Many people may think that Title IX, which prohibits discrimination on the basis of sex in federally-funded educational programs, typically applies to claims brought by female students alleging inequality or sexual harassment. Plaintiffs, suing LSU individually and on behalf of their deceased son, Maxwell R. Gruver, flipped the script on this stereotype. In their complaint, Plaintiffs allege that LSU’s policy of deliberate indifference to the risks of injury or death to male students participating in the Greek system demonstrates that male Greek students at LSU “have entirely different, and unequal, access to educational opportunities and benefits offered by LSU Greek life” and that “LSU is deliberately indifferent to those risks, though quickly and decisively acts when young women face lesser risks.”
Plaintiffs cited the fact that their son’s fraternity had numerous complaints of hazing filed against it and yet neither the school nor the fraternity’s national organization addressed the misconduct. As further proof, Plaintiffs pointed to LSU’s sanctioning of other Greek organizations and the fact that LSU’s sorority hazing complaints were historically treated more harshly than fraternity complaints. This practice, Plaintiffs argued, was “grounded in outdated stereotypes of men” and forced males on campus to participate in Greek Life with greater risk of injury or death than their female counterparts. In short, Plaintiffs claimed that LSU had a policy of treating sorority hazing violations more severely than fraternity organizations, thereby making Greek Life safer for women by reducing the hazards for risk to the female population, and exposing males to heightened risk. This relaxed policy towards fraternities was alleged to have proximately caused Gruver’s injury and created an increased risk to all male Greek students generally.
The court referenced a number of comparable decisions that essentially found Title IX violations where schools ignored complaints of hazing in male organizations or programs due to their gender, under the dated mantra that “boys will be boys”.

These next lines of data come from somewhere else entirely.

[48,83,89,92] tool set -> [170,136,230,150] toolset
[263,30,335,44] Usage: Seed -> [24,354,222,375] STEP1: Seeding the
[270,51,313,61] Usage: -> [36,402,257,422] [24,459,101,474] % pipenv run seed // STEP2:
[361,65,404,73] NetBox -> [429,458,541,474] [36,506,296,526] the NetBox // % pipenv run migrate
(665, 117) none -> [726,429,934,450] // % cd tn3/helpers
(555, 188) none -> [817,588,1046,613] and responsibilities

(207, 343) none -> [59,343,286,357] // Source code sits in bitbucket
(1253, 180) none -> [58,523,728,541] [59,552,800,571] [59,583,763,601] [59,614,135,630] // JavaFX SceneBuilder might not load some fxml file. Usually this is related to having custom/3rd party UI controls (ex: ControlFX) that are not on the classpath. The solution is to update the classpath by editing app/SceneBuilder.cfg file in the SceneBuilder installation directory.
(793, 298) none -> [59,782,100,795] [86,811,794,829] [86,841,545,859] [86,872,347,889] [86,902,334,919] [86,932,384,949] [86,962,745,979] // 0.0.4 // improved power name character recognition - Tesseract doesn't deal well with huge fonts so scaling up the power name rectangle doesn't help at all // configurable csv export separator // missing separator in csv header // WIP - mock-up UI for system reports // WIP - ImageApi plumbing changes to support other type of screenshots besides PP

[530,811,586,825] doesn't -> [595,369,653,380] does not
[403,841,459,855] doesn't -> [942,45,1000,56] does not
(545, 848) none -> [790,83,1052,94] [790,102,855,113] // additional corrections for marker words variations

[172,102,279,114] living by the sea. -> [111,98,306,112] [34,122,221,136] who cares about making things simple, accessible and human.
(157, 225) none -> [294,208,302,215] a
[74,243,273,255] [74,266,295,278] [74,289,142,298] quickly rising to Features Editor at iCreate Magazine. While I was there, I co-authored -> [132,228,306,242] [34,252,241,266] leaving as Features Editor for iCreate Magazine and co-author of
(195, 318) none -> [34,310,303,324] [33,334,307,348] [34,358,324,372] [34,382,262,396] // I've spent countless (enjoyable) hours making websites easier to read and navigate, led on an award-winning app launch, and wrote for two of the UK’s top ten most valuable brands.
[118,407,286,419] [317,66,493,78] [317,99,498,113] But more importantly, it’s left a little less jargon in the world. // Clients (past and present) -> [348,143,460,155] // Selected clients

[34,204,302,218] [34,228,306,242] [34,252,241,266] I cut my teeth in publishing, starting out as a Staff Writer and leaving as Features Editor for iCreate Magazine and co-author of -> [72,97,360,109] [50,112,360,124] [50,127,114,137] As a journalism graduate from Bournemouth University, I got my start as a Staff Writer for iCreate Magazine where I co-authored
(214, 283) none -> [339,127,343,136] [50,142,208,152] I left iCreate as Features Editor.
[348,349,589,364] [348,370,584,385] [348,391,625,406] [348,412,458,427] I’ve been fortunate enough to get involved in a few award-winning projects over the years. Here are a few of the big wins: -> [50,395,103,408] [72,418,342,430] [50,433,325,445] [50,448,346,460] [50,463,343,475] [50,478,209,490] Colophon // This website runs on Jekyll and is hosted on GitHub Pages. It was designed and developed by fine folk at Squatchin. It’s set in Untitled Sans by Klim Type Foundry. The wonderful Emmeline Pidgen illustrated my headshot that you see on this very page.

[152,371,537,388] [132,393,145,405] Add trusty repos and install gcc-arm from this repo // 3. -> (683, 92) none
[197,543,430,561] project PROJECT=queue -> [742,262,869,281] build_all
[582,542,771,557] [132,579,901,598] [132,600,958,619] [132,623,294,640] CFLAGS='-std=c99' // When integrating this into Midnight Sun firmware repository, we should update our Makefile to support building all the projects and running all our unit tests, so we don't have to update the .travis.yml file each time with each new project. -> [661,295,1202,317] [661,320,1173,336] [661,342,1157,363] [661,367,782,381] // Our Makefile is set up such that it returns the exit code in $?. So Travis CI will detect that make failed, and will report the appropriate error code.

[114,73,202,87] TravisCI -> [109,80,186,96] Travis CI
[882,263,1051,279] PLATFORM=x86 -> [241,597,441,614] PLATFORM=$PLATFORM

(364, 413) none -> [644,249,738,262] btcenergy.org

While this is a tenuous theory of liability moving forward, it opens the doors for plaintiffs to allege that a school’s purposeful disregard for male hazing complaints creates a greater risk of danger for males in fraternities compared to females in sororities. When addressing hazing violations, institutions should be careful to aggressively and appropriately confront hazing, no matter the gender or type of organization at issue.